Problem requirements >>
Reproduce a passage from the essay on going bald below, word for word, starting at "At the heart" and ending after "our emotional health?".

*** Opening Document excerpt ***

Appalled by going bald? The future that no man, neither friend nor celebrity, can escape

I’d known the men sitting around the table for years, yet one evening I learned that each one of them had been keeping a secret from me, held back over the course of long friendships. The first confession was coughed up like a social hair ball: With an awkward laugh, my buddy said his anti-baldness pills, Propecia, had gone off patent. The rest of the room murmured a sigh of relief—as much due to the fact that they could now buy generic as that the topic was on the table. All except me, that is: I realized that I was the only man in the room with an all-natural mane. As such, I’ve never known firsthand the anxiety over going bald that the majority of the male population quietly harbors. (Some 35 million men in the U.S. alone are affected by male pattern baldness.)

At the heart of many men’s deep-rooted fears of losing their hair is a lifetime of messaging that a full head of hair means virility, strength, masculinity…in short, being a man. Is it any wonder some of us are so freaked out about going bald we’re willing to not just suffer in silence, but undergo all manner of treatment and maintenance—even at the risk of our emotional health?

Not long after that revelatory night, a lawyer friend admitted to me that he had recently undergone a hair nightmare. After stashing his Dopp kit in his checked luggage for a weekend away, the bag went AWOL. He spent a wretched, restive night waiting until he could call in a fresh Propecia prescription, and he could think of nothing but the warning on the label that stopping Propecia puts every safeguarded follicle at risk of self-destructing.

It gets worse. A doctor friend mentioned, in one unique case, a bipolar patient so traumatized by the hair-loss side effect from his mood stabilizer Lamictal that he stopped taking his meds altogether and relapsed. The message was clear: For modern day Samsons, it’s more manly to be mentally ill than thinning.

Thanks to the success of Propecia and its related rub-in treatment, Rogaine, there is a lot men can do. Thus remaining bald is practically taboo. (One Hollywood publicist even checks the weather forecast before sending her naturally chrome-domed client to red carpets; high temps mean his sprayed-on hair will melt, so she restricts him to a single photo op, then whisks him into the AC.)

*** Closing Document excerpt ***
*** Opening Source data ***

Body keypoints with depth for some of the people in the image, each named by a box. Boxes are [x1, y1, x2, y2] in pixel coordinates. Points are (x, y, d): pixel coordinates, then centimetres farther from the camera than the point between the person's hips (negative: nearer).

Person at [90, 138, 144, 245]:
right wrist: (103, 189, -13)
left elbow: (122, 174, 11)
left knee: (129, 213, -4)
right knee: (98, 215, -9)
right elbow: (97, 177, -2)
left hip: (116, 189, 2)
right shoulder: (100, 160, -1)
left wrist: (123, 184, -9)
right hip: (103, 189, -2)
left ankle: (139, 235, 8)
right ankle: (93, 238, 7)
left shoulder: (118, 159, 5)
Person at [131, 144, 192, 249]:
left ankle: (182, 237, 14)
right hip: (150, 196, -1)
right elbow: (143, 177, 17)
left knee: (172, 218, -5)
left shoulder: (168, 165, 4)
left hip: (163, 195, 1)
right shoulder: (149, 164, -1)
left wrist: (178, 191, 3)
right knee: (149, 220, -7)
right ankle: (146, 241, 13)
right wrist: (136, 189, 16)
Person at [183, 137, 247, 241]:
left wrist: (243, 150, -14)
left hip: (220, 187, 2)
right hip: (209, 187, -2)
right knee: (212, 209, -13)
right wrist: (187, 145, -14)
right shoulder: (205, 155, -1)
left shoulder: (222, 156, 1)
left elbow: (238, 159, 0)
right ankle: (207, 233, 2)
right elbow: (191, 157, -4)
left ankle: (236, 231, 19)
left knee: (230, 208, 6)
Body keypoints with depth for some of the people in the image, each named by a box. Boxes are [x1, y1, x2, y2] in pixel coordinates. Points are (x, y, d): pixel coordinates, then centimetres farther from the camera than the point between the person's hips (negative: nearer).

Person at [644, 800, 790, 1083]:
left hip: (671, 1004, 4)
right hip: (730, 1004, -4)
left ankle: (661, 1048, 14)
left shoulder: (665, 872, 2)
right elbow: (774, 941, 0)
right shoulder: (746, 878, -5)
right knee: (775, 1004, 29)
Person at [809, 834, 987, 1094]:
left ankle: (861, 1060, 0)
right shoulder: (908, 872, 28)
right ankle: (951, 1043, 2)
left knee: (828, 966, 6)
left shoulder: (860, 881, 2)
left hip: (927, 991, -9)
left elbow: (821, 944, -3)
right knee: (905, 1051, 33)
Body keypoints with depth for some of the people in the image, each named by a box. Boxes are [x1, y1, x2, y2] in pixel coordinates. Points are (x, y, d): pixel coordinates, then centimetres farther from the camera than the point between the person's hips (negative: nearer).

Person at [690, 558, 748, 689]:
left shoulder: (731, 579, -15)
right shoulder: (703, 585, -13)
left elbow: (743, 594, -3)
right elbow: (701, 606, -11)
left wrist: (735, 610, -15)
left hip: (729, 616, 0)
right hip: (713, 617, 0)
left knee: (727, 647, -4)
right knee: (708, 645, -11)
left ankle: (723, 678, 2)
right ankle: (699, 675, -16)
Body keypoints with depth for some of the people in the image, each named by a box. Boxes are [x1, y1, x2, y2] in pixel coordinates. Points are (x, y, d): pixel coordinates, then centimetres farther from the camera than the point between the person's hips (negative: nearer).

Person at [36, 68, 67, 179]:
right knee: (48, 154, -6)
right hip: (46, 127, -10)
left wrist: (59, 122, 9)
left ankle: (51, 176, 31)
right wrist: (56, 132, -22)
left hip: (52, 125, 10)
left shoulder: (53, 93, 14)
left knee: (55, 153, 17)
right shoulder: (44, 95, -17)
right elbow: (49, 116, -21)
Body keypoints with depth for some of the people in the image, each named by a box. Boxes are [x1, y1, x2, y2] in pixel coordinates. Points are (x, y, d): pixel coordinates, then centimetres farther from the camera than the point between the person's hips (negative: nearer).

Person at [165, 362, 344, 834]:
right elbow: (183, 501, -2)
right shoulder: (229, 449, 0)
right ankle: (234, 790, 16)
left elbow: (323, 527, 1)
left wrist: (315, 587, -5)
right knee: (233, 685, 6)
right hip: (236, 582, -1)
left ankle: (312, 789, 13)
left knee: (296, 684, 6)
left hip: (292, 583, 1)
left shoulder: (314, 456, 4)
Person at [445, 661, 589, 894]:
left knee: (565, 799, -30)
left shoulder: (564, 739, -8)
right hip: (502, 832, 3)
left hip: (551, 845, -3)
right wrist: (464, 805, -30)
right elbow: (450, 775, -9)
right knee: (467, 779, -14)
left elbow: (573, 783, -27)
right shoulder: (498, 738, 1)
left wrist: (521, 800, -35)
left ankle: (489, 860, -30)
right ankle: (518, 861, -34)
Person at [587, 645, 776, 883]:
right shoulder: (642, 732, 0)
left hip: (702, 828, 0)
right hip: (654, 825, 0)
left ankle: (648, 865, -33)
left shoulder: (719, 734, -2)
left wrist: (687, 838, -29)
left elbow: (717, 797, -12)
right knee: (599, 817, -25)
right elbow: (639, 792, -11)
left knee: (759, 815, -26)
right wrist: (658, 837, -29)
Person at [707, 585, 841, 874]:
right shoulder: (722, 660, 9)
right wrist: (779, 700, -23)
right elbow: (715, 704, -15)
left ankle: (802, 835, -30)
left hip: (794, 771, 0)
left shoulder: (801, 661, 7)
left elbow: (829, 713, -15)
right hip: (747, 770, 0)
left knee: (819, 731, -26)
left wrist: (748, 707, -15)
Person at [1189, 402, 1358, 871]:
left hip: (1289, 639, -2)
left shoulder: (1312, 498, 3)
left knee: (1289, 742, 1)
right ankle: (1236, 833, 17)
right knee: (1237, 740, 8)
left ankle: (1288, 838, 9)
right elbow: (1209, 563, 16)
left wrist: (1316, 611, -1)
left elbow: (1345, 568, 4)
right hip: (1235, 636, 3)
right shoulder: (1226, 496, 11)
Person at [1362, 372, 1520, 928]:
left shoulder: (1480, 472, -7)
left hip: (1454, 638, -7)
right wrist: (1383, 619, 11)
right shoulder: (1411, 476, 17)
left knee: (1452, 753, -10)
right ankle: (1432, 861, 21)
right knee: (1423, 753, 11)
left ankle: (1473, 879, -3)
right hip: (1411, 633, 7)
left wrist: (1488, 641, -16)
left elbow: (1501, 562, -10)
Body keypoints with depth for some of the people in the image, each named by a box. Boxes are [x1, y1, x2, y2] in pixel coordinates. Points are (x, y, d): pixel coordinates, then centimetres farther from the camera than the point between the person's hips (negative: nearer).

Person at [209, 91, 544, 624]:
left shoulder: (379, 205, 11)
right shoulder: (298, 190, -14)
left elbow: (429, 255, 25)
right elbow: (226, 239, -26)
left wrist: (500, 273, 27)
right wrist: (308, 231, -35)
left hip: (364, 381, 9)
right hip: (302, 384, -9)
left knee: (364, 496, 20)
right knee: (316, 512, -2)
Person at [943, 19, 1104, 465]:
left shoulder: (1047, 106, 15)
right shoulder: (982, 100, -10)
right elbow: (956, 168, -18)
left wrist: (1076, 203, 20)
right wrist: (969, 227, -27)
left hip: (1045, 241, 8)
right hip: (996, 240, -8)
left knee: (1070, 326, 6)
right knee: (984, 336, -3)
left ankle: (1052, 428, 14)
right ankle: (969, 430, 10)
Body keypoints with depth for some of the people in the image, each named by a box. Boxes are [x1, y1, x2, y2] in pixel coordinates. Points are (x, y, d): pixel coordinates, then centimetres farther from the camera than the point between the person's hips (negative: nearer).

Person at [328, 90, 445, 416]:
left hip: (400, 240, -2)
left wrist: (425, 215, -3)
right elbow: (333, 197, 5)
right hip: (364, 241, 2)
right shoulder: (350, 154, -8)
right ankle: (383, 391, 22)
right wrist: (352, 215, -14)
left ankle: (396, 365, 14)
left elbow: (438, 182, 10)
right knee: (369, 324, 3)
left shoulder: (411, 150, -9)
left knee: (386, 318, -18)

*** Closing Source data ***

Result of this task >>
At the heart of many men’s deep-rooted fears of losing their hair is a lifetime of messaging that a full head of hair means virility, strength, masculinity…in short, being a man. Is it any wonder some of us are so freaked out about going bald we’re willing to not just suffer in silence, but undergo all manner of treatment and maintenance—even at the risk of our emotional health?